Electronic – voltage drop across ideal diode

I think the easiest method to solve such problems is to assume that the diodes are off (both, and then one of the two), compute the voltages across the diodes and see if there's a contradiction with your assumption. Let's call the top left diode \$D_1\$ and the diode in the middle \$D_2\$.

Case 1: \$D_1\$ off, \$D_2\$ off: Since \$D_1\$ is off there is no current through the top 5k resistor, and since \$D_2\$ is off, there is also no current through the bottom left 10k resistor. So \$V=0\$ and the voltage at the anode of \$D_1\$ is 15 Volts. Contradiction! (\$D_1\$ should be on).

Case 2: \$D_1\$ off, \$D_2\$ on: again no current through top 5k resistor. Voltage \$V\$ is

$$V=\frac{15V\cdot(5k||10k)}{10k+(5k||10k)}=3.75V$$

Contradiction! (Because the voltage across \$D_1\$ would be \$15V-3.75V=11.25V\$ and it should be on.)

Goals =
1) Give the ideal diode explanation again from "Case 2: \$D_1\$" up to and including "should be on.)", substituting "once more" for "again".
2) Continue the ideal diode explanation from the point where it stops.

Material supplied =
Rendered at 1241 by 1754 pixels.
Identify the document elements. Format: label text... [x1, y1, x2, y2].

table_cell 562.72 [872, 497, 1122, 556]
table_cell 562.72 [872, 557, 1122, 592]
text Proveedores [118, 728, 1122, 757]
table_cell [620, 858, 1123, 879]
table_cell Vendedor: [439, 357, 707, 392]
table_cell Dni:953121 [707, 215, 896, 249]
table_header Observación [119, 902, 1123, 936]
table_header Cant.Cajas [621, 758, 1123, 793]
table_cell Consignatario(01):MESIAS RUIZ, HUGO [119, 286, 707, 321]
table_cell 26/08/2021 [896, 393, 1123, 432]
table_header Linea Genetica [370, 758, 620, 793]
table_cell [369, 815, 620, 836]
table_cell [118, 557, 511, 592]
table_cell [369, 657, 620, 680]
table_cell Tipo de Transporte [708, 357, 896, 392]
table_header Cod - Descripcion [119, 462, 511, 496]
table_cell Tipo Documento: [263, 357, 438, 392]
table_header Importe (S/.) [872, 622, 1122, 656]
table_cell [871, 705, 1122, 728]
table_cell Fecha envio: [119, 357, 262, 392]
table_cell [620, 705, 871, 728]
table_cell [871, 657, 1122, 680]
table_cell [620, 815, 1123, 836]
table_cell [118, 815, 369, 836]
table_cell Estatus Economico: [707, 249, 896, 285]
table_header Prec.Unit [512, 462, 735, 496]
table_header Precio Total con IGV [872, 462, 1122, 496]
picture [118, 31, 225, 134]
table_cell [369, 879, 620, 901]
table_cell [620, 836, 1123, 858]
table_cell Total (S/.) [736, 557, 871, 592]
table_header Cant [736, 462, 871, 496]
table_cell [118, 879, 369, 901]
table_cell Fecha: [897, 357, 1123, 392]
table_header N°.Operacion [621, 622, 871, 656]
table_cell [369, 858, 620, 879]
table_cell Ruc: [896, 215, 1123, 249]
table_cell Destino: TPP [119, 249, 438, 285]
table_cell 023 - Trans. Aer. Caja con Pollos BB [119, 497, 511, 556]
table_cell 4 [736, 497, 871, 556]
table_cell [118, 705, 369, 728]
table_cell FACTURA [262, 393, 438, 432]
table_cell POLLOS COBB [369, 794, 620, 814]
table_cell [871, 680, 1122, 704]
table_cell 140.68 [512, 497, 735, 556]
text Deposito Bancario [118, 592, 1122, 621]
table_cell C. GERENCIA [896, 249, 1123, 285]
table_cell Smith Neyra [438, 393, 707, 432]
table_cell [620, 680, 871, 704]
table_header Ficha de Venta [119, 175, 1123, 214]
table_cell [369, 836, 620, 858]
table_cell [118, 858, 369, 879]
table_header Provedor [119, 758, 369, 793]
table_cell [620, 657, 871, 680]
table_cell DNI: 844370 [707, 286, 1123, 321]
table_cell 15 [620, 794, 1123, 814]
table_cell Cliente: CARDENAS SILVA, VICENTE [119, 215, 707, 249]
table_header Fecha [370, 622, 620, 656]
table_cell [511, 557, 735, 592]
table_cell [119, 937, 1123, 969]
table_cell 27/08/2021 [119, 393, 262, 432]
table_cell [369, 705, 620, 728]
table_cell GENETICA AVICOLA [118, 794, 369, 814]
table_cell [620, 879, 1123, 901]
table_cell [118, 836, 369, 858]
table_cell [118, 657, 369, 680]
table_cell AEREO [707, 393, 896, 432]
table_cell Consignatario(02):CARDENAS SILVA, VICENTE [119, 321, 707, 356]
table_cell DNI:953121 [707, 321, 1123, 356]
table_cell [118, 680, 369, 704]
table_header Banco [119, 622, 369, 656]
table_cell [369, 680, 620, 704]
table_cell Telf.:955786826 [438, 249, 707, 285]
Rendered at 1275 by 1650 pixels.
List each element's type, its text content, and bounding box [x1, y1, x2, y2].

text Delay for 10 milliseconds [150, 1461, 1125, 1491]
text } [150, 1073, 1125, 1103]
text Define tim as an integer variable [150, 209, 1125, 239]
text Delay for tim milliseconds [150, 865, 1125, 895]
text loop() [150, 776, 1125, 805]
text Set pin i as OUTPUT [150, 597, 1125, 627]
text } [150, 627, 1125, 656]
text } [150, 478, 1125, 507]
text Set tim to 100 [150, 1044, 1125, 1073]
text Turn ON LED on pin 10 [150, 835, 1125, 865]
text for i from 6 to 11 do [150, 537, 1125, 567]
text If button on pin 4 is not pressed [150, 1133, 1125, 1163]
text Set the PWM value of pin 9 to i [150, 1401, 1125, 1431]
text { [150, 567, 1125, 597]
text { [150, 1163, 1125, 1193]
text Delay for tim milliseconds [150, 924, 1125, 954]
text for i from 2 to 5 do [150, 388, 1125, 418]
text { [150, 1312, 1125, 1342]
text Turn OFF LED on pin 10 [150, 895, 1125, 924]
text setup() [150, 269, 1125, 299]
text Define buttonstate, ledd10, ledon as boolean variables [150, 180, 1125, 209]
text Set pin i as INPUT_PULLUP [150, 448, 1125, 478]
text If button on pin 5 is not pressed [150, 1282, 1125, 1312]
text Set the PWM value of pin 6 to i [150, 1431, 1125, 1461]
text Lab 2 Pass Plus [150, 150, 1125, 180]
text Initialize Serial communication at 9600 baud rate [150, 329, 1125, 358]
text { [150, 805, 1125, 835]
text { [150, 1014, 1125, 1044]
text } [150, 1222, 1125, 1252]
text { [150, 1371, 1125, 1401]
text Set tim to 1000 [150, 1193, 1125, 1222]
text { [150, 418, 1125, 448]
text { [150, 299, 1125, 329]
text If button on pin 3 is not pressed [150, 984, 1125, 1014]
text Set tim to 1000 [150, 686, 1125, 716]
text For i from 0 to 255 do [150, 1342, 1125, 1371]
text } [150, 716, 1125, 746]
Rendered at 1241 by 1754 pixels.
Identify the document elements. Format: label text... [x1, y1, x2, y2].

The responses =
1)
Case 2: \$D_1\$ off, \$D_2\$ on: once more no current through top 5k resistor. Voltage \$V\$ is

$$V=\frac{15V\cdot(5k||10k)}{10k+(5k||10k)}=3.75V$$

Contradiction! (Because the voltage across \$D_1\$ would be \$15V-3.75V=11.25V\$ and it should be on.)

2)
Case 3: \$D_1\$ on, \$D_2\$ off: Voltage \$V\$ is

$$V=\frac{15V\cdot 10k}{5k+10k}=10V$$

The voltage at the anode of \$D_2\$ is \$15V\cdot 5k/15k=5V\$. This agrees with our assumption, because with these voltages \$D_2\$ must be off. So your solution is

$$I=0A,\quad V=10V$$

2. If D1 and D2 are both on, I get that V = 0V and I = -0.25mA.

And in comments you explained,

If a positive current is applied to the diode, then it will conduct current and experience no voltage drop.

Do you see a contradiction here?